Tasks and exercises:
1: In the commentary on valuing teachers, transcribe the stretch from "But while most" through "as a whole.".
2: List the policy initiatives that the commentary on valuing teachers says fall far short of the impact that good teachers can have in the classroom.
3: Resume the commentary on valuing teachers after its final sentence.
== Document segment
Tuesday, October 25, 2011

Valuing Teachers



Opinion: In an Ed Week commentary, Eric Hanushek discusses some policy implications of his findings about the impact of good and bad teachers.

For some time, we have recognized that the academic achievement of schoolchildren in this country threatens, to borrow President Barack Obama’s words, “the U.S.’s role as an engine of scientific discovery” and ultimately its success in the global economy. The low achievement of American students, as reflected in the Program for International Student Assessment (PISA) (see “Teaching Math to the Talented,” features, Winter 2011), will prevent them from accessing good, high-paying jobs. And, as demonstrated in another article in Education Next (see “Education and Economic Growth,” research, Spring 2008), lower achievement means slower growth in the economy. From studying the historical relationship, we can estimate that closing just half of the performance gap with Finland, one of the top international performers in terms of student achievement, could add more than $50 trillion to our gross domestic product between 2010 and 2090. By way of comparison, the drop in economic output over the course of the last recession is believed to be less than $3 trillion. Thus the achievement gap between the U.S. and the world’s top-performing countries can be said to be causing the equivalent of a permanent recession.
According to the president in this year’s State of the Union address, this is “our generation’s Sputnik moment,” the time when we realize the urgent need to step up the performance of our education system. Only today, unlike in the 1950s, we have a clear idea of what it takes to improve achievement. The quality of the teachers in our schools is paramount: no other measured aspect of schools is nearly as important in determining student achievement. The initiatives we have emphasized in policy discussions—class-size reduction, curriculum revamping, reorganization of school schedule, investment in technology—all fall far short of the impact that good teachers can have in the classroom. Moreover, many of these interventions can be very costly.
Indeed, the magnitude of variation in the quality of teachers, even within each school, is startling. Teachers who work in a given school, and therefore teach students with similar demographic characteristics, can be responsible for increases in math and reading levels that range from a low of one-half year to a high of one and a half years of learning each academic year.
But while most parents are able to distinguish a good teacher from a bad one, few have any idea what difference it makes in the lives of their children. And researchers do not help, tending to talk in terms of standard deviations of achievement and effect sizes, phrases that simply have no meaning outside of the rarefied world of research. Here, I translate the researchers’ shorthand into concepts that might be more readily understood: the impact of teachers on the earnings of individuals and on the future of the economy as a whole.
Measuring Teachers’ Impact
Many of us have had at some point in our lives a wonderful teacher, one whose value, in retrospect, seems inestimable. We do not pretend here to know how to calculate the life-transforming effects that such teachers can have with particular students. But we can calculate more prosaic economic values related to effective teaching, by drawing on a research literature that provides surprisingly precise estimates of the impact of student achievement levels on their lifetime earnings and by combining this with estimated impacts of more-effective teachers on student achievement.
Let’s start with the researcher’s point of view. With a normal distribution of performance (the classic bell curve), a standard deviation is simply a more precise measure of how spread out the distribution is. Somebody who is one standard deviation above average would be at the 84th percentile of the distribution. If we then turn to the labor market, a student with achievement (as measured by test performance in high school) that is one standard deviation above average can later in life expect to take in 10 to 15 percent higher earnings per year.
====
== Extracted records
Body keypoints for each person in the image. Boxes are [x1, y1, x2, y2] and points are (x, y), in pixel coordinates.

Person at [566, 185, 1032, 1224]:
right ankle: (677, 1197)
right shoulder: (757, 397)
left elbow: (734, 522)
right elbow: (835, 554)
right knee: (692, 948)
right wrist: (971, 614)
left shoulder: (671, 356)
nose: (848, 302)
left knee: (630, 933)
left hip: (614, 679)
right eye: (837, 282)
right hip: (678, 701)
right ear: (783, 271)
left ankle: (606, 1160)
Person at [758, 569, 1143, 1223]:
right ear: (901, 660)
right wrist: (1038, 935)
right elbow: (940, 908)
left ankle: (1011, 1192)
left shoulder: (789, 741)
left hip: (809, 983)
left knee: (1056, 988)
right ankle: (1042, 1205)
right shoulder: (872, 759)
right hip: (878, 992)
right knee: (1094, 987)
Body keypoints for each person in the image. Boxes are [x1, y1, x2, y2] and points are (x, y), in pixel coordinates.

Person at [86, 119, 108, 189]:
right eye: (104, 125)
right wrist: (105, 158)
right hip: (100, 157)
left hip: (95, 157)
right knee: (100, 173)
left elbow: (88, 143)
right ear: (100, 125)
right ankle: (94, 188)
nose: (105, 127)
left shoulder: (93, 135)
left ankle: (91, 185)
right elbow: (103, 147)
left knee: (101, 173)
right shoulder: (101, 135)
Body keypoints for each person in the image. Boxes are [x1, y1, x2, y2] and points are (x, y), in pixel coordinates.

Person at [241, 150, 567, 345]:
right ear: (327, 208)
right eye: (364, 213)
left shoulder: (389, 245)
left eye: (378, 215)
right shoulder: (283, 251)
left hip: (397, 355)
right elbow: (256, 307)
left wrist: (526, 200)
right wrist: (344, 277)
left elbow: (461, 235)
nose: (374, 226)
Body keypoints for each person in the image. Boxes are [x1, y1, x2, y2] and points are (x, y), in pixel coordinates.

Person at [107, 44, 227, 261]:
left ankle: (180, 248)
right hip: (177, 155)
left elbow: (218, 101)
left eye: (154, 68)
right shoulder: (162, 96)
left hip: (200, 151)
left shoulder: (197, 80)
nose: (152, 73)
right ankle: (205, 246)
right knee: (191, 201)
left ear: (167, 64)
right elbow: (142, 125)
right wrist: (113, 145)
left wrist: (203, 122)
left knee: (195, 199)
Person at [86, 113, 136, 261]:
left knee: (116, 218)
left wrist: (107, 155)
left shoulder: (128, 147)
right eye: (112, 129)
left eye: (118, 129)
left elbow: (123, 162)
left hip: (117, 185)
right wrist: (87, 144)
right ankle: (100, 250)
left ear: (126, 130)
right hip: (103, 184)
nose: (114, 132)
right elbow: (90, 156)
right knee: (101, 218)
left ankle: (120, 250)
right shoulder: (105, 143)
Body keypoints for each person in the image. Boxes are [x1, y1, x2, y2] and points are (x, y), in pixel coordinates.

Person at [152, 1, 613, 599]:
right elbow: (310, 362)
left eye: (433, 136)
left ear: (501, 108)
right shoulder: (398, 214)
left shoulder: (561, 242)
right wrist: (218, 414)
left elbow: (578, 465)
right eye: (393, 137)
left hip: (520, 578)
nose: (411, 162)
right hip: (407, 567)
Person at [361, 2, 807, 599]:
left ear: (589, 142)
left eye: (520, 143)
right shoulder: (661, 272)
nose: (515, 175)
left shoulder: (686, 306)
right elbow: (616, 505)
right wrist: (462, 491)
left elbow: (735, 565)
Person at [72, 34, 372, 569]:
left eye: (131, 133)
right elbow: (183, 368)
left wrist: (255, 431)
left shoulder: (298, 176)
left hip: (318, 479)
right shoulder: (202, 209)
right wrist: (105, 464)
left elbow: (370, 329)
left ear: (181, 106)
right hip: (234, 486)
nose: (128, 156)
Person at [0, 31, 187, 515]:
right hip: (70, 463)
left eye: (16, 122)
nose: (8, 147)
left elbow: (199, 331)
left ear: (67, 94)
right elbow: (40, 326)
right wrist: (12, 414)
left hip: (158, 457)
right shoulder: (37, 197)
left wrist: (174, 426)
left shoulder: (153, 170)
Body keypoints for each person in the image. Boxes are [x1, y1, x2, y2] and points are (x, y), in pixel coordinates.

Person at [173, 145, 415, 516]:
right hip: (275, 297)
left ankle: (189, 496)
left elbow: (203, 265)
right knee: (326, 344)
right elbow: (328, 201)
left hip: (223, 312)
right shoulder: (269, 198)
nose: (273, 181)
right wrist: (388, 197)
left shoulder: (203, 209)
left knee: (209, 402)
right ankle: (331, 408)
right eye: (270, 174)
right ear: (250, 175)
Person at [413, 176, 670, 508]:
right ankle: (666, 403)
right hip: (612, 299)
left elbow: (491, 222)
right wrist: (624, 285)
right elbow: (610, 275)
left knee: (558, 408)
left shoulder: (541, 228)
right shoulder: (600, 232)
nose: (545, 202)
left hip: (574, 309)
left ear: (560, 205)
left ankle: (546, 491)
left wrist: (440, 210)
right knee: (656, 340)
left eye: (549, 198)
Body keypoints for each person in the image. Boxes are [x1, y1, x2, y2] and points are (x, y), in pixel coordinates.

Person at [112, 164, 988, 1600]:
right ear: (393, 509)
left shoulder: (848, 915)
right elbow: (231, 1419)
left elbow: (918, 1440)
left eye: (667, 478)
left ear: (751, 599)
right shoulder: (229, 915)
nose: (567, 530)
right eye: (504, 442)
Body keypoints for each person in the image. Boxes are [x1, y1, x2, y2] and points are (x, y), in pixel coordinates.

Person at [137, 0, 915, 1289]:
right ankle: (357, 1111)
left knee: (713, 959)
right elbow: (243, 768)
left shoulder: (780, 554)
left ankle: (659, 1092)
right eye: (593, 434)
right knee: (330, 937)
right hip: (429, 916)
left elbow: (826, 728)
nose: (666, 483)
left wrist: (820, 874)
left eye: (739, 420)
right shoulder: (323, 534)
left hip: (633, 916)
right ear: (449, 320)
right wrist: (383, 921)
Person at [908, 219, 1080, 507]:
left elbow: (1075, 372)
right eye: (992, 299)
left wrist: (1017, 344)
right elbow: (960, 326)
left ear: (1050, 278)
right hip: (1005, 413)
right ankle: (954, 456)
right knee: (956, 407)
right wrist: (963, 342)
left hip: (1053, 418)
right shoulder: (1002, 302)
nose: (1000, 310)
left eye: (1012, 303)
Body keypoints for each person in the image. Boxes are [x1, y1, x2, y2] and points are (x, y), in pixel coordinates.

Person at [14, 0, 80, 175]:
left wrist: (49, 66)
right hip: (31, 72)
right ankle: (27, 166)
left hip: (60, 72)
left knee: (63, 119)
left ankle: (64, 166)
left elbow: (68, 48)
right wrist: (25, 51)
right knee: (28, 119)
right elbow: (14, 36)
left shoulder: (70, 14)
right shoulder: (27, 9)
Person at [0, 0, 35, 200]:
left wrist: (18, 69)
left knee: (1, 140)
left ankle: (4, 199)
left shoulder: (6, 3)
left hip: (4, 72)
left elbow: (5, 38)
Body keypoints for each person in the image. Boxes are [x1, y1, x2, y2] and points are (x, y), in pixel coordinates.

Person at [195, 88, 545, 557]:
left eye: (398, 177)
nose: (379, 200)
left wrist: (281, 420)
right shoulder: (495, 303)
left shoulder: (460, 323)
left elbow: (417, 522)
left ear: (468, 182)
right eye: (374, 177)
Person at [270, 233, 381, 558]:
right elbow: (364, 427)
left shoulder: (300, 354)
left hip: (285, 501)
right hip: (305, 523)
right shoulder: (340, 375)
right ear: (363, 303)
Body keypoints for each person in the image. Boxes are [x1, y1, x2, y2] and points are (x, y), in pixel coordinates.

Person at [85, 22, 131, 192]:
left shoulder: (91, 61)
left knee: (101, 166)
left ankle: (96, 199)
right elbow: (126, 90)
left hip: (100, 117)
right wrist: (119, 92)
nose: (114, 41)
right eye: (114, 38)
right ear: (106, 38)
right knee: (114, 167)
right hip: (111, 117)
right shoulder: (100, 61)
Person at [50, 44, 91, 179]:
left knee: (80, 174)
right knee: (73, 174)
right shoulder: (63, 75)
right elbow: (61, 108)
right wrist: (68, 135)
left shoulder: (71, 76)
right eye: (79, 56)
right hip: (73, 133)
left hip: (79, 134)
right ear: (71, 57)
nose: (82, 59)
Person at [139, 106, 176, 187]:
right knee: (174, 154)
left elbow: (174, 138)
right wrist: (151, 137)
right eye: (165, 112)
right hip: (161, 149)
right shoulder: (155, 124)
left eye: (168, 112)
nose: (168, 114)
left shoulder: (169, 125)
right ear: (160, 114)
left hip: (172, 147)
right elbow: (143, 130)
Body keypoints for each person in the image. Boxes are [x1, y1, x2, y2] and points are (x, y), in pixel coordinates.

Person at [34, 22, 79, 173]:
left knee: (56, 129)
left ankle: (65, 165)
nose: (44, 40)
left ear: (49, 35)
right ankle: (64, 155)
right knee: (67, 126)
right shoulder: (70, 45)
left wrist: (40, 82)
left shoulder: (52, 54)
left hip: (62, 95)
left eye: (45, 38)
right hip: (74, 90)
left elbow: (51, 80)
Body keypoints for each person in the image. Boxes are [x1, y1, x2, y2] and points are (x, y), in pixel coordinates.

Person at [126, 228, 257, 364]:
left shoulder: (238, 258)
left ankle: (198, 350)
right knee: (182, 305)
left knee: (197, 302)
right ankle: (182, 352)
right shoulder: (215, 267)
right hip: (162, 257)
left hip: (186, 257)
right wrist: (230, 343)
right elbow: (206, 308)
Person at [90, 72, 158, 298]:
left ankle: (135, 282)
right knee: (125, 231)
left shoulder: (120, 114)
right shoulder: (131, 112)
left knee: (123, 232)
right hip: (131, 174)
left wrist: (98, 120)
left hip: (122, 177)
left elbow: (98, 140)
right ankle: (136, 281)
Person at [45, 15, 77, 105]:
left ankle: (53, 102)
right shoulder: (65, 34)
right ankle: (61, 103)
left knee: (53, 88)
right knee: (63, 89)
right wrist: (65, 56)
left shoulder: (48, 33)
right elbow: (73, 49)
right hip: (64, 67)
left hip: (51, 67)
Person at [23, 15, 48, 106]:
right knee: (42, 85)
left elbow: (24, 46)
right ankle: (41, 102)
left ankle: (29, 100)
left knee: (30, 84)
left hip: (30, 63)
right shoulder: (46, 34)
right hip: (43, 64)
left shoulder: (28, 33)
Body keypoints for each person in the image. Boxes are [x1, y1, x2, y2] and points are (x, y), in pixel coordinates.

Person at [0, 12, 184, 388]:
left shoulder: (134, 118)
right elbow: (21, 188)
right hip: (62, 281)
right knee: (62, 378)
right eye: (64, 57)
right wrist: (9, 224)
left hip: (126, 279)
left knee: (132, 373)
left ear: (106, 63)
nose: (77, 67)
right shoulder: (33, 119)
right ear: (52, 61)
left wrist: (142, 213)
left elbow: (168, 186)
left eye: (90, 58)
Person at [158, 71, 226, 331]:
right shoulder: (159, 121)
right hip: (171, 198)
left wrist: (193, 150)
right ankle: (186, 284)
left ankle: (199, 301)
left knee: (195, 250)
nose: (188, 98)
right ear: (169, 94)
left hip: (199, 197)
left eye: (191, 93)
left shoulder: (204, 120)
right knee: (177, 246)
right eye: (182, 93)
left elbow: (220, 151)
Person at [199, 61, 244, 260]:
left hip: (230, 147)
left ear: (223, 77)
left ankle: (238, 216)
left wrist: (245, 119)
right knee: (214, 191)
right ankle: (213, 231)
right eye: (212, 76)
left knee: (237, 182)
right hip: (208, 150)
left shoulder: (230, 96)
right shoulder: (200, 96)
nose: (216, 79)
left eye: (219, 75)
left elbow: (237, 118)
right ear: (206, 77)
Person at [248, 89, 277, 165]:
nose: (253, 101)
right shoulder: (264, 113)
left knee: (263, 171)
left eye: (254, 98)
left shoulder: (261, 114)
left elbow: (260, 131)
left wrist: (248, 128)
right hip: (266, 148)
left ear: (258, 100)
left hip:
====
Responses by task:
1:
But while most parents are able to distinguish a good teacher from a bad one, few have any idea what difference it makes in the lives of their children. And researchers do not help, tending to talk in terms of standard deviations of achievement and effect sizes, phrases that simply have no meaning outside of the rarefied world of research. Here, I translate the researchers’ shorthand into concepts that might be more readily understood: the impact of teachers on the earnings of individuals and on the future of the economy as a whole.

2:
- Class-size reduction
- Curriculum revamping
- Reorganization of school schedule
- Investment in technology

3:
That estimate may be deemed conservative for two reasons. First, it does not account for increases in years of education that may result from having a higher level of performance early on. Also, the estimate is based on information from people’s wages and salaries early in their careers, before they have reached their full earnings potential. Other calculations that take into account earnings throughout entire careers estimate 20 percent increases over the course of a lifetime.
Does 10 to 15 percent amount to much? For the average American entering the labor force, the value of lifetime earnings for full-time work is currently $1.16 million. Thus, an increase in the level of achievement in high school of a standard deviation yields an average increase of between $110,000 and $230,000 in lifetime earnings.
How do increases in teacher effectiveness relate to this? Obviously, teacher quality is not the only factor that affects student achievement. The student’s own motivations and support from family and peers play crucial roles as well. But researchers have worked hard to isolate the impact of teachers from these other influences. Rigorous studies consistently show that the impact of a more-effective teacher is substantial A high-performing teacher, one at the 84th percentile of all teachers, when compared with just an average teacher, produces students whose level of achievement is at least 0.2 standard deviations higher by the end of the school year. In fact, the impact of having such a teacher could plausibly be as large as 0.3 standard deviations.
Those impacts attenuate somewhat over time, however. The literature, though less than definitive, suggests that perhaps 70 percent of the gains achieved that year are retained in the long run by the student. The persistence of achievement gains is important, because the more sustained that these increases are, the greater the positive impact teachers will have on the lifetime skills and therefore the earnings of students. Put together, this evidence suggests that a teacher in the top 16 percent of effectiveness will have a positive impact (as compared to an average teacher) on longer-term student achievement that is 70 percent of the immediate gain, which as noted is at least 0.2 standard deviations.  That lower bound of the estimated effect is what we will use as we calculate the economic worth of a teacher by combining a teacher’s impact on achievement with the associated labor market returns.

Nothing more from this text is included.